TASK STATEMENT — Render the stretch of lines from the one containing "gcc.exe (GCC) 14.3.0" through the one containing "using session charset: UTF-8" as a Markdown table with the columns Row and Line, skipping any blank lines.

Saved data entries
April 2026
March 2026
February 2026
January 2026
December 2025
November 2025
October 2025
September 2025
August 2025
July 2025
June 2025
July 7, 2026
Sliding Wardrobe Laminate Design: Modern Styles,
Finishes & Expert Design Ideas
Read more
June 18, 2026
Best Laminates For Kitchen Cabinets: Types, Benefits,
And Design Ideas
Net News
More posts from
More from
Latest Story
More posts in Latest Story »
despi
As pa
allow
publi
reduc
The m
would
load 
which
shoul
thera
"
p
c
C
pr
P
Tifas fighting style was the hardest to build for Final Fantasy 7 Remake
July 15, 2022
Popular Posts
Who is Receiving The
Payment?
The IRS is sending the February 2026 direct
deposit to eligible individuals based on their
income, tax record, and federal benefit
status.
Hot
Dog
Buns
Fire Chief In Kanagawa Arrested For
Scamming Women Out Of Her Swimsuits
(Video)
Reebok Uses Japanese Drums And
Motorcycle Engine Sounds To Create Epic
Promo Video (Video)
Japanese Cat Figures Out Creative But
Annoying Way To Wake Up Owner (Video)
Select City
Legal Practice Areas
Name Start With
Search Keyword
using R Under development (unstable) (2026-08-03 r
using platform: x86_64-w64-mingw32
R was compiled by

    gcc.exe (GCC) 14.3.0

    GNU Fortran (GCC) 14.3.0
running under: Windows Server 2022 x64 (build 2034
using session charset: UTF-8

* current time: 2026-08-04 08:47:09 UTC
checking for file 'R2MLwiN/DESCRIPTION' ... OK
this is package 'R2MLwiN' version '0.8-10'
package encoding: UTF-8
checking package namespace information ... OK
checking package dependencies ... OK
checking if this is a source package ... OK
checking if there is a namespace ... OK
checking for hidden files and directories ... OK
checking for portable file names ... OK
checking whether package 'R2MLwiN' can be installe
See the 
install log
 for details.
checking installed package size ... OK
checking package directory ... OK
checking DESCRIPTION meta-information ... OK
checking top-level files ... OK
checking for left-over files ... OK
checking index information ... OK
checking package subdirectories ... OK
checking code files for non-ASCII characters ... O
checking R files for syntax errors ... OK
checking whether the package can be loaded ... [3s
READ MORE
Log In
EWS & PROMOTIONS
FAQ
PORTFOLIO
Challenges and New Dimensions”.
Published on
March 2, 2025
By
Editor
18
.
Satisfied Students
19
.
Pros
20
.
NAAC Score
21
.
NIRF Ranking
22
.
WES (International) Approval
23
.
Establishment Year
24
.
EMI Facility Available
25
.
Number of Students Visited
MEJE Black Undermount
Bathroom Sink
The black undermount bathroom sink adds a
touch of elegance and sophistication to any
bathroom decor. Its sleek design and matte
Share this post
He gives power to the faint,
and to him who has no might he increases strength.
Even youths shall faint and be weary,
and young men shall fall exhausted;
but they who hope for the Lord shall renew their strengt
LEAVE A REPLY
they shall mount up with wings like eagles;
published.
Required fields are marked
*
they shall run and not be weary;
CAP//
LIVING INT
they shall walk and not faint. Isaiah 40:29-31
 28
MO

ANSWER SECTION —
| Row | Line |
|---|---|
| 1 |     gcc.exe (GCC) 14.3.0 |
| 2 |     GNU Fortran (GCC) 14.3.0 |
| 3 | running under: Windows Server 2022 x64 (build 2034 |
| 4 | using session charset: UTF-8 |